» What you need to do
Print the records below exactly, and do not carry over any picture.

[Opening Source information section]

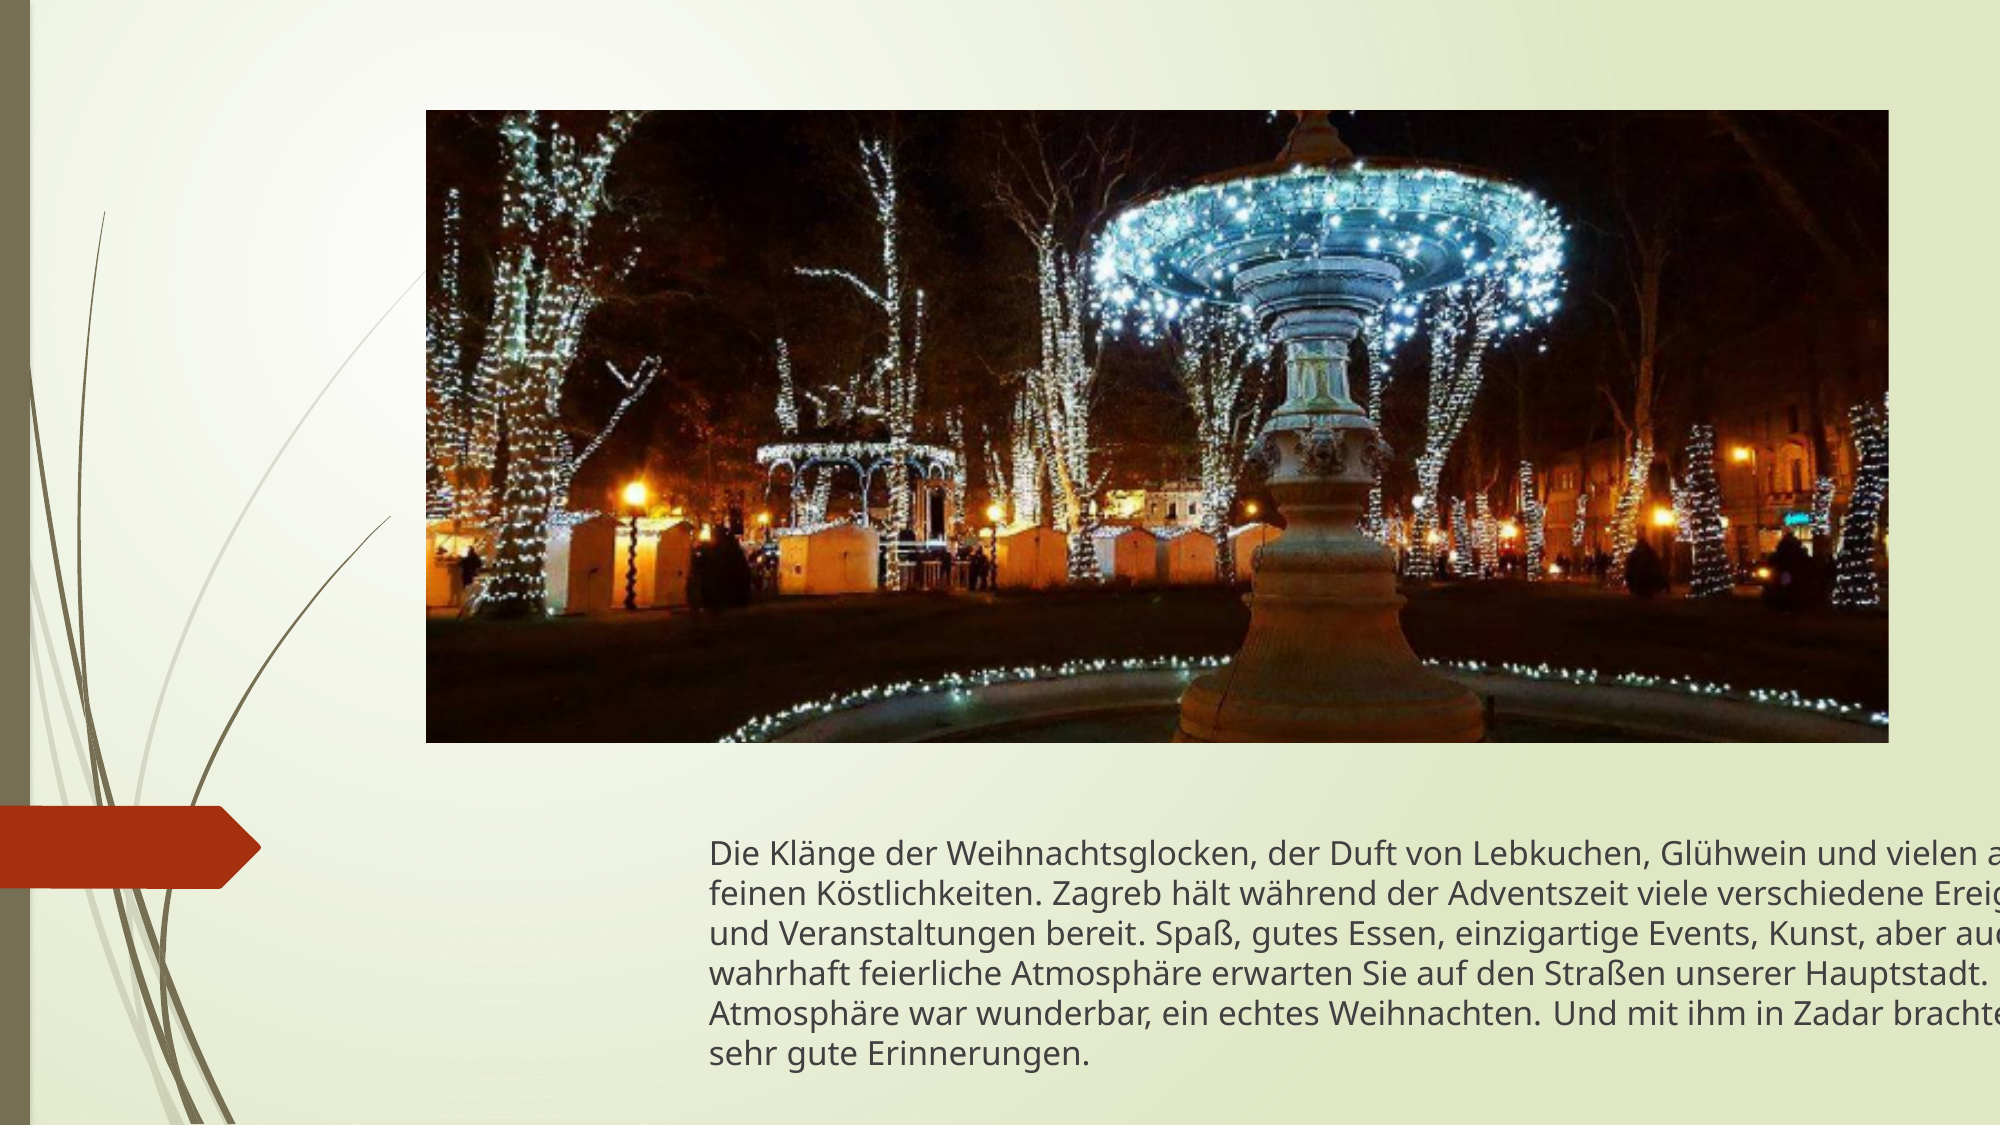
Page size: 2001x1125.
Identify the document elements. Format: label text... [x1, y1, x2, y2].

picture [425, 109, 1889, 743]
list Die Klänge der Weihnachtsglocken, der Duft von Lebkuchen, Glühwein und vielen anderen feinen Köstlichkeiten. Zagreb hält während der Adventszeit viele verschiedene Ereignisse und Veranstaltungen bereit. Spaß, gutes Essen, einzigartige Events, Kunst, aber auch eine wahrhaft feierliche Atmosphäre erwarten Sie auf den Straßen unserer Hauptstadt. Die Atmosphäre war wunderbar, ein echtes Weihnachten. Und mit ihm in Zadar brachten wir sehr gute Erinnerungen. [693, 825, 2000, 1125]
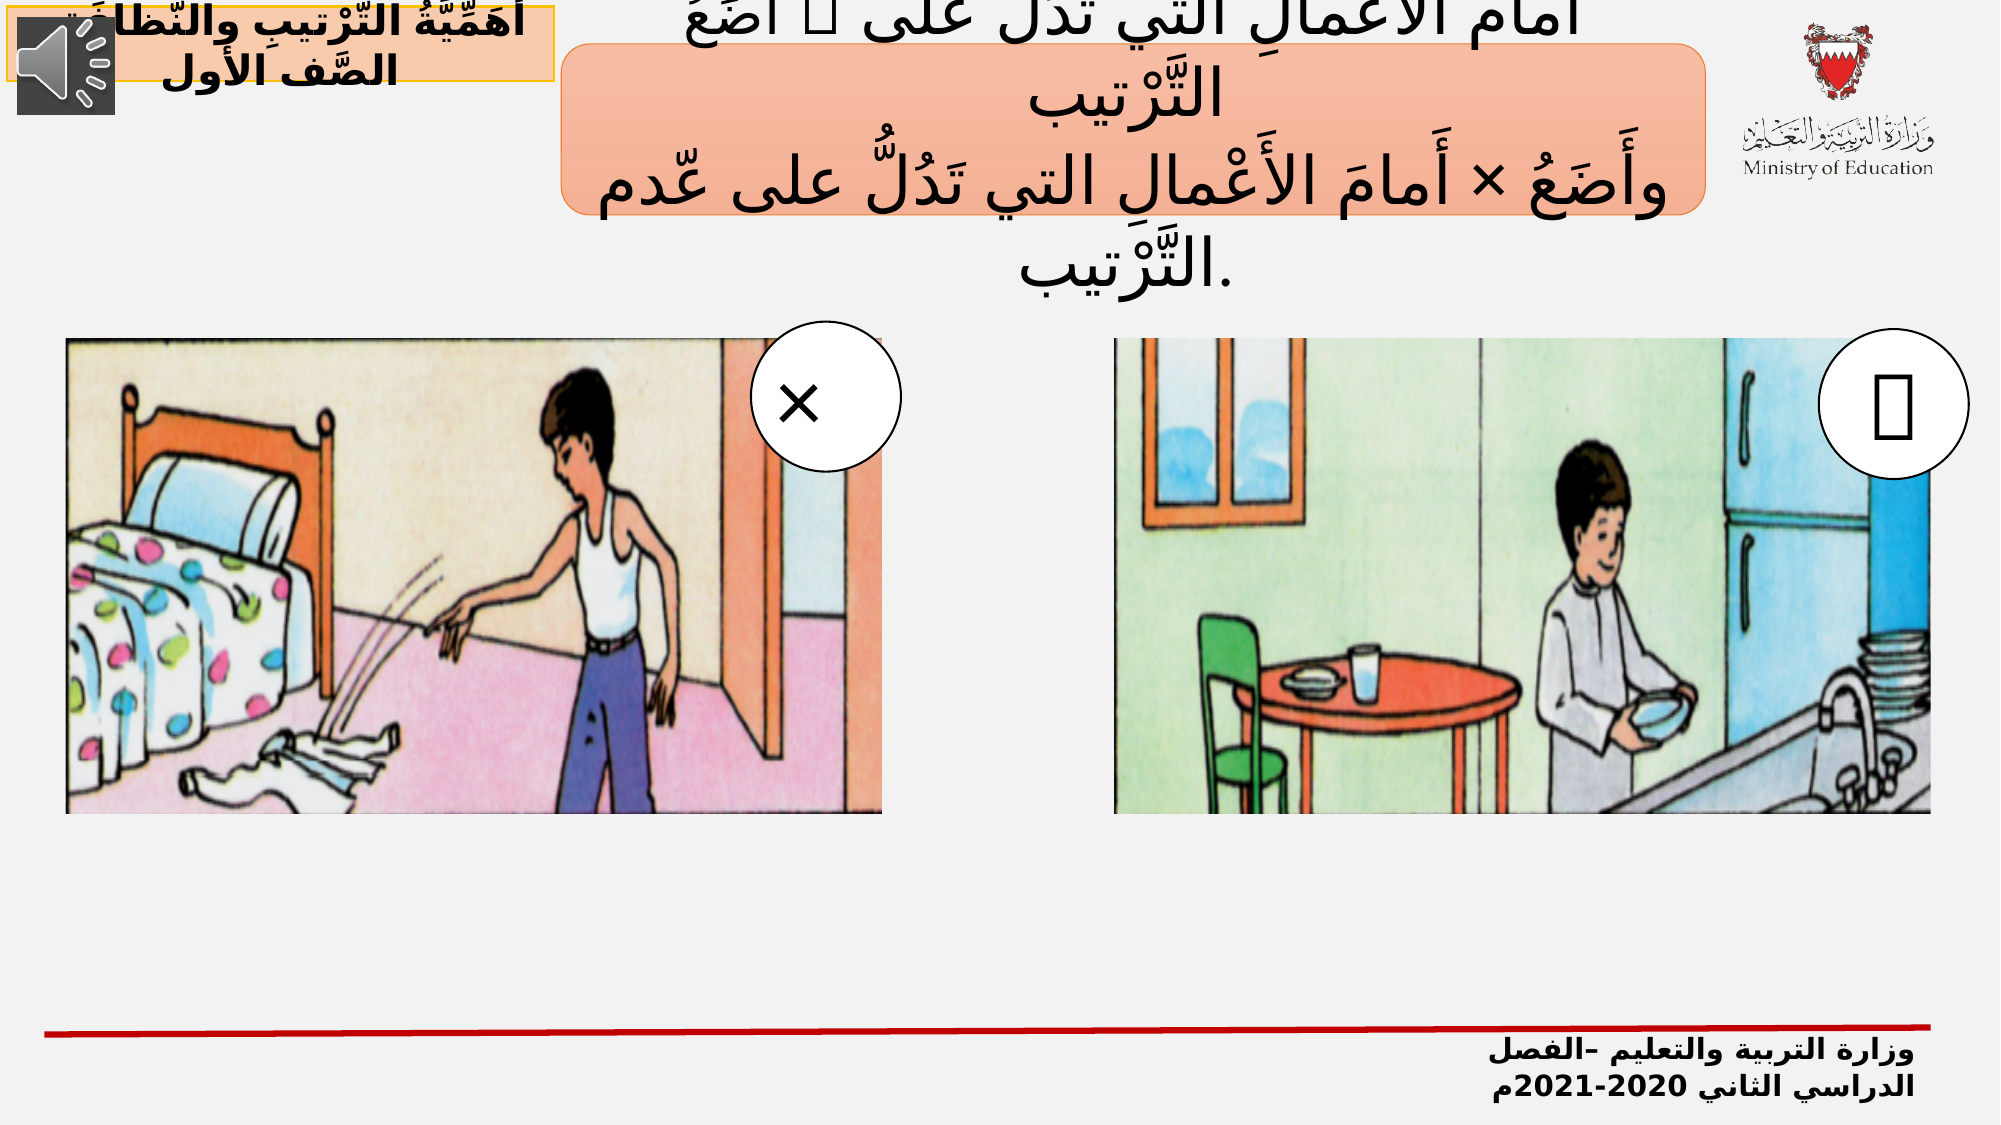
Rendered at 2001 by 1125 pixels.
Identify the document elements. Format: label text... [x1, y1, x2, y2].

text_box أَضَعُ  أَمام الأَعْمالِ التي تَدُلُّ على التَّرْتيب وأَضَعُ × أَمامَ الأَعْمالِ التي تَدُلُّ على عّدم التَّرْتيب. [560, 43, 1705, 216]
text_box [16, 16, 117, 117]
text_box وزارة التربية والتعليم –الفصل الدراسي الثاني 2020-2021م [1369, 1035, 1931, 1097]
text_box أَهَمِّيَّةُ التَّرْتيبِ والنَّظافَة - الصَّف الأول [6, 5, 555, 82]
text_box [65, 321, 901, 814]
picture [1705, 0, 1976, 208]
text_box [44, 1027, 1931, 1035]
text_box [1114, 329, 1969, 814]
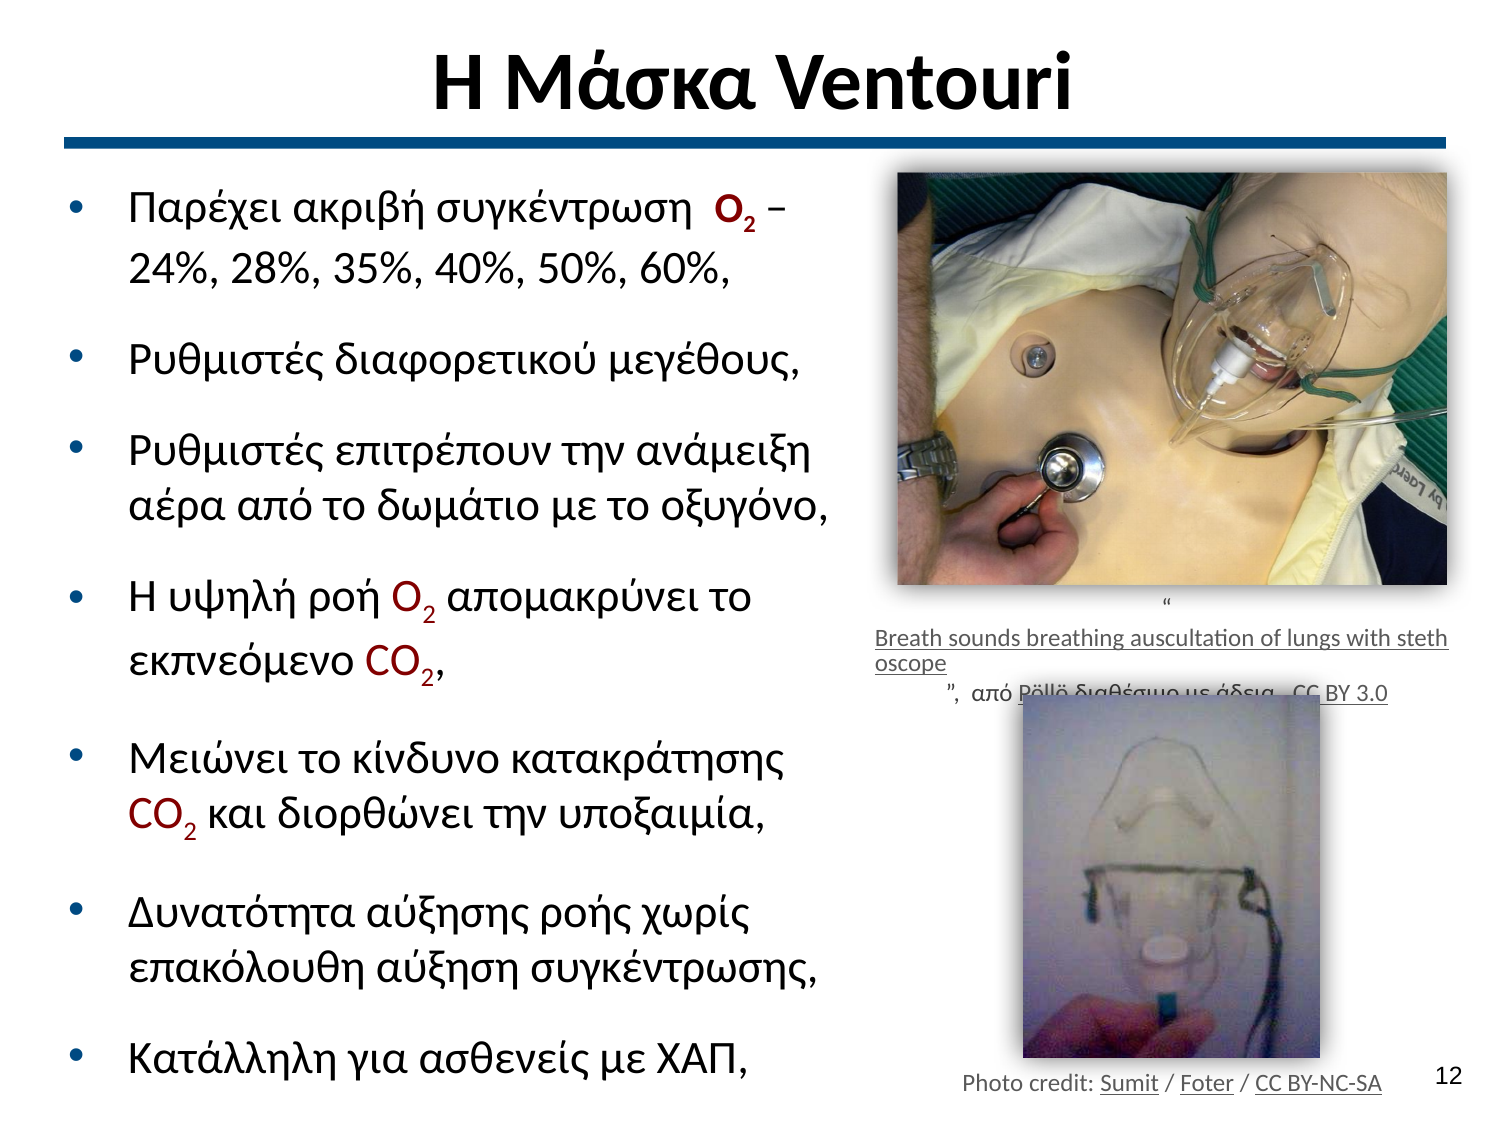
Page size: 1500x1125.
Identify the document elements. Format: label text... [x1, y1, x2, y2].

text_box [62, 135, 1448, 151]
text_box Η Μάσκα Ventouri [78, 1, 1429, 135]
text_box Παρέχει ακριβή συγκέντρωση O2 – 24%, 28%, 35%, 40%, 50%, 60%, Ρυθμιστές διαφορετικού μεγέθους, Ρυθμιστές επιτρέπουν την ανάμειξη αέρα από το δωμάτιο με το οξυγόνο, Η υψηλή ροή Ο2 απομακρύνει το εκπνεόμενο CO2, Μειώνει το κίνδυνο κατακράτησης CO2 και διορθώνει την υποξαιμία, Δυνατότητα αύξησης ροής χωρίς επακόλουθη αύξηση συγκέντρωσης, Κατάλληλη για ασθενείς με ΧΑΠ, [53, 168, 846, 1103]
text_box “Breath sounds breathing auscultation of lungs with stethoscope”, από Pöllö διαθέσιμο με άδεια CC BY 3.0 [859, 584, 1474, 690]
text_box 12 [1128, 1044, 1478, 1105]
text_box Photo credit: Sumit / Foter / CC BY-NC-SA [886, 1059, 1128, 1105]
picture [1023, 695, 1320, 1058]
picture [896, 172, 1447, 585]
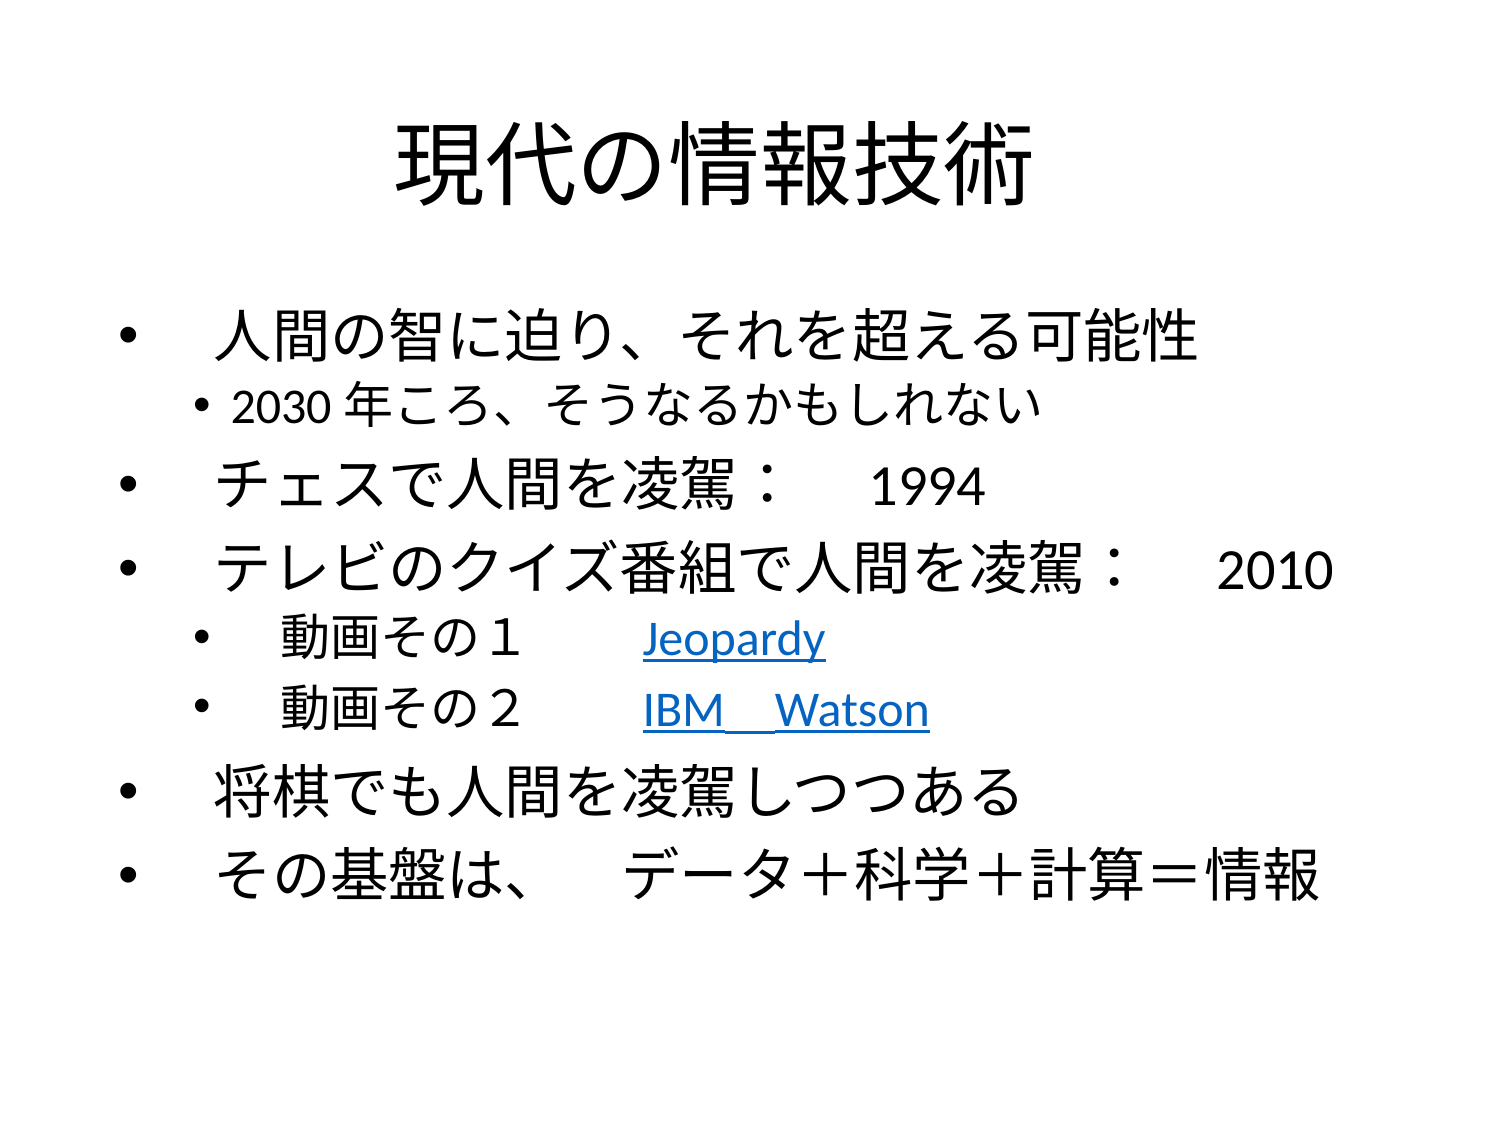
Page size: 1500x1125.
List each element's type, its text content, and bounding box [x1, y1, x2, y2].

title 現代の情報技術 [103, 59, 1397, 278]
list 人間の智に迫り、それを超える可能性 2030年ころ、そうなるかもしれない チェスで人間を凌駕： 1994 テレビのクイズ番組で人間を凌駕： 2010 動画その１ Jeopardy 動画その２ IBM Watson 将棋でも人間を凌駕しつつある その基盤は、 データ＋科学＋計算＝情報 [103, 299, 1397, 1014]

[Closing Source information section]

» Answer box
Page size: 2001x1125.
Identify the document elements. Format: label text... [x1, y1, x2, y2].

picture [425, 109, 1889, 743]
list Die Klänge der Weihnachtsglocken, der Duft von Lebkuchen, Glühwein und vielen anderen feinen Köstlichkeiten. Zagreb hält während der Adventszeit viele verschiedene Ereignisse und Veranstaltungen bereit. Spaß, gutes Essen, einzigartige Events, Kunst, aber auch eine wahrhaft feierliche Atmosphäre erwarten Sie auf den Straßen unserer Hauptstadt. Die Atmosphäre war wunderbar, ein echtes Weihnachten. Und mit ihm in Zadar brachten wir sehr gute Erinnerungen. [693, 825, 2000, 1125]
Rendered at 2001 by 1125 pixels.
Identify the document elements. Format: label text... [x1, y1, x2, y2].

text_box أَضَعُ  أَمام الأَعْمالِ التي تَدُلُّ على التَّرْتيب وأَضَعُ × أَمامَ الأَعْمالِ التي تَدُلُّ على عّدم التَّرْتيب. [560, 43, 1705, 216]
text_box [16, 16, 117, 117]
text_box وزارة التربية والتعليم –الفصل الدراسي الثاني 2020-2021م [1369, 1035, 1931, 1097]
text_box أَهَمِّيَّةُ التَّرْتيبِ والنَّظافَة - الصَّف الأول [6, 5, 555, 82]
text_box [65, 321, 901, 814]
picture [1705, 0, 1976, 208]
text_box [44, 1027, 1931, 1035]
text_box [1114, 329, 1969, 814]
Page size: 1500x1125.
Identify the document elements. Format: label text... [x1, y1, x2, y2].

text_box [62, 135, 1448, 151]
text_box Η Μάσκα Ventouri [78, 1, 1429, 135]
text_box Παρέχει ακριβή συγκέντρωση O2 – 24%, 28%, 35%, 40%, 50%, 60%, Ρυθμιστές διαφορετικού μεγέθους, Ρυθμιστές επιτρέπουν την ανάμειξη αέρα από το δωμάτιο με το οξυγόνο, Η υψηλή ροή Ο2 απομακρύνει το εκπνεόμενο CO2, Μειώνει το κίνδυνο κατακράτησης CO2 και διορθώνει την υποξαιμία, Δυνατότητα αύξησης ροής χωρίς επακόλουθη αύξηση συγκέντρωσης, Κατάλληλη για ασθενείς με ΧΑΠ, [53, 168, 846, 1103]
text_box “Breath sounds breathing auscultation of lungs with stethoscope”, από Pöllö διαθέσιμο με άδεια CC BY 3.0 [859, 584, 1474, 690]
text_box 12 [1128, 1044, 1478, 1105]
text_box Photo credit: Sumit / Foter / CC BY-NC-SA [886, 1059, 1128, 1105]
picture [1023, 695, 1320, 1058]
picture [896, 172, 1447, 585]
Page size: 1500x1125.
List each element's type, its text content, and bounding box [x1, y1, x2, y2].

title 現代の情報技術 [103, 59, 1397, 278]
list 人間の智に迫り、それを超える可能性 2030年ころ、そうなるかもしれない チェスで人間を凌駕： 1994 テレビのクイズ番組で人間を凌駕： 2010 動画その１ Jeopardy 動画その２ IBM Watson 将棋でも人間を凌駕しつつある その基盤は、 データ＋科学＋計算＝情報 [103, 299, 1397, 1014]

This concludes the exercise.